Nous devons absolument passer à une autre phase dans notre vivre ensemble où tous les citoyens sont libres et égaux. Le Nord-ouest et le Sud-ouest nous parlent suffisamment pour que certains narguent en permanence les citoyens parce qu’ils sont temporairement détenteurs d’une parcelle de pouvoir. Ce comportement détestable de nos dirigeants doit cesser. De toute évidence, le tribunal de l’Histoire s’en chargera.

« Nos arrogants habituels gagneraient tout simplement à comprendre le message du Pape ».

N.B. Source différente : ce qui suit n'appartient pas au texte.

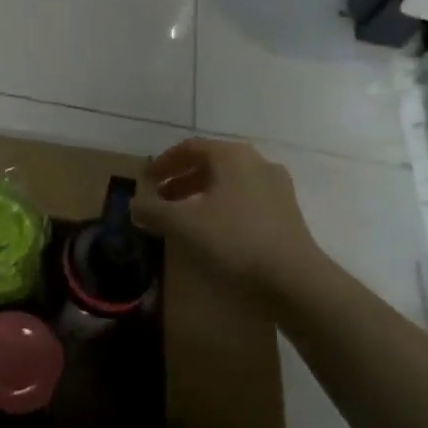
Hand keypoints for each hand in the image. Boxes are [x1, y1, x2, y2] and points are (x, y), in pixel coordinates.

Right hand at [133, 137, 322, 289]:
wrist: (294, 279)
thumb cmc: (234, 241)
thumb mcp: (183, 225)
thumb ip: (154, 211)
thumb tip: (134, 205)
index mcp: (232, 156)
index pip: (191, 147)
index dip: (164, 162)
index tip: (147, 179)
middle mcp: (257, 163)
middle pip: (211, 163)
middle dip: (182, 180)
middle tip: (161, 199)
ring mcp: (276, 187)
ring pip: (229, 182)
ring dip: (201, 194)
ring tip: (183, 217)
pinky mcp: (286, 212)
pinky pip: (245, 199)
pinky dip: (222, 207)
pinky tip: (213, 231)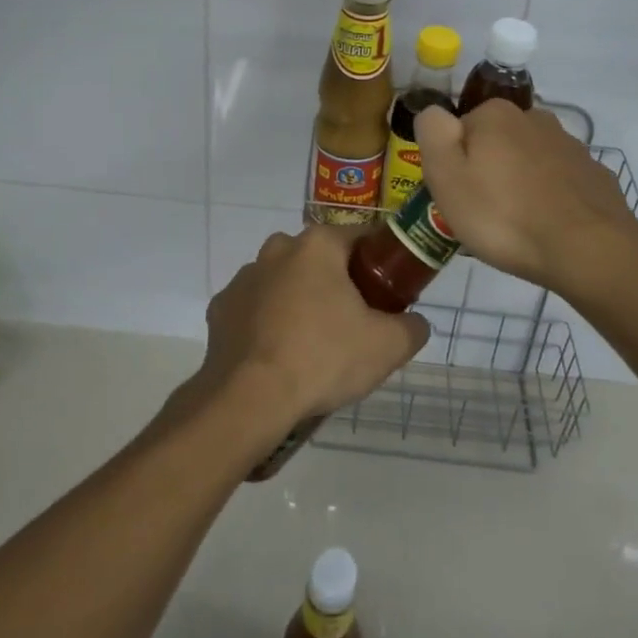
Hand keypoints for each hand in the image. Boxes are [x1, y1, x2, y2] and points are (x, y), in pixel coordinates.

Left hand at [195, 226, 429, 422]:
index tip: (389, 292)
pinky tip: (278, 355)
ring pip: (284, 281)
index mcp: (318, 245)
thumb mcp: (387, 346)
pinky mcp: (220, 308)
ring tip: (313, 345)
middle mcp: (278, 248)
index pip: (360, 238)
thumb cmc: (323, 358)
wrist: (250, 399)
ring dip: (299, 301)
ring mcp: (244, 277)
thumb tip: (416, 323)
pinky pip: (255, 309)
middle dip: (337, 283)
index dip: (380, 263)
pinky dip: (267, 324)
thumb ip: (412, 327)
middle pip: (320, 259)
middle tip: (354, 322)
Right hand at [415, 101, 637, 295]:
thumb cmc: (503, 215)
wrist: (588, 250)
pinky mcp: (595, 175)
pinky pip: (560, 183)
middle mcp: (535, 118)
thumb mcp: (446, 176)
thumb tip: (433, 111)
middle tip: (485, 214)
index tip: (459, 195)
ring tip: (518, 226)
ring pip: (530, 161)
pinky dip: (551, 199)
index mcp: (495, 115)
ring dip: (521, 184)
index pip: (461, 131)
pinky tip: (549, 229)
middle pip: (497, 143)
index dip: (455, 164)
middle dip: (490, 170)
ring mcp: (571, 146)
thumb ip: (433, 133)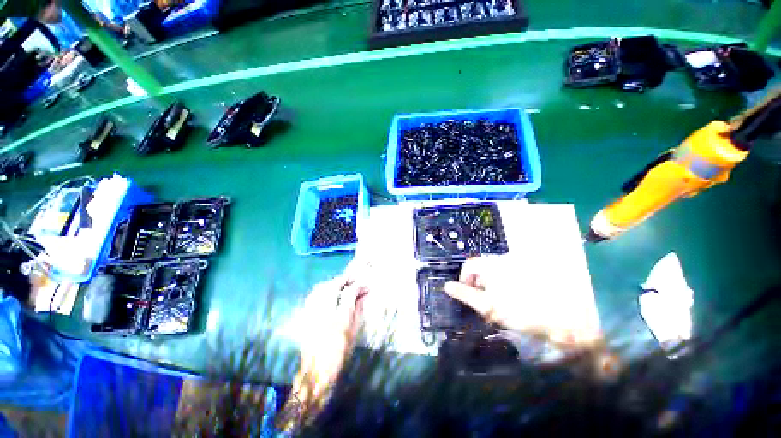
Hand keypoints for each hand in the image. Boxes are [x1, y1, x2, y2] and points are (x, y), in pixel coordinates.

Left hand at [279, 261, 368, 428]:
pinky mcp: (305, 317)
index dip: (358, 286)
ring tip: (340, 283)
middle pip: (333, 287)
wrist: (317, 372)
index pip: (349, 294)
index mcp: (339, 319)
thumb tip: (363, 295)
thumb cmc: (340, 354)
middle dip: (344, 280)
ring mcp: (312, 314)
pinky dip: (320, 289)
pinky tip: (325, 290)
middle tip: (352, 279)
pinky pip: (311, 296)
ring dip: (331, 282)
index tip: (364, 285)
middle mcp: (324, 313)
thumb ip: (358, 311)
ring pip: (320, 288)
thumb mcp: (354, 333)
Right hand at [444, 256, 601, 347]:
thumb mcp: (488, 306)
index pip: (469, 265)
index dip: (464, 279)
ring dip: (492, 287)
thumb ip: (465, 294)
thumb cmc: (521, 312)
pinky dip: (505, 287)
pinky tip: (514, 302)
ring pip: (495, 273)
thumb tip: (446, 286)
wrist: (566, 319)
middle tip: (484, 304)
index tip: (467, 295)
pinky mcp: (530, 273)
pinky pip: (509, 277)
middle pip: (482, 268)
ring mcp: (518, 266)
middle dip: (479, 285)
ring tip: (499, 305)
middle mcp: (503, 260)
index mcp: (491, 265)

Le Nord-ouest et le Sud-ouest nous parlent suffisamment, où nous vivons les conséquences atroces de l’autisme et de l’arrogance de ceux qui régentent ce pays depuis 38 ans.
Le Nord-ouest et le Sud-ouest nous parlent suffisamment au point où Sa Sainteté le Pape François vient d’intervenir solennellement pour appeler de vive voix tout le monde – notamment les protagonistes de cette crise – à la raison. Nos arrogants habituels gagneraient tout simplement à comprendre le message du Pape. Avant qu’il ne soit trop tard pour eux.

Libérez tous les leaders incarcérés dans le cadre de la crise anglophone. Et asseyons-nous cette fois-ci pour entamer un dialogue inclusif franc et sincère et non pour le spectacle de l’année dernière que d’aucuns ont qualifié d’improductif pour n’avoir pas jusqu’ici apporté la moindre étincelle de paix dans ces deux régions. Asseyons-nous au besoin sous l’égide de l’Union africaine qui servira de médiateur dans ce conflit. Pour qu’on en sorte pour éteindre les foyers de tension potentiels dans notre pays. Et éviter ainsi un nouveau KUMBA.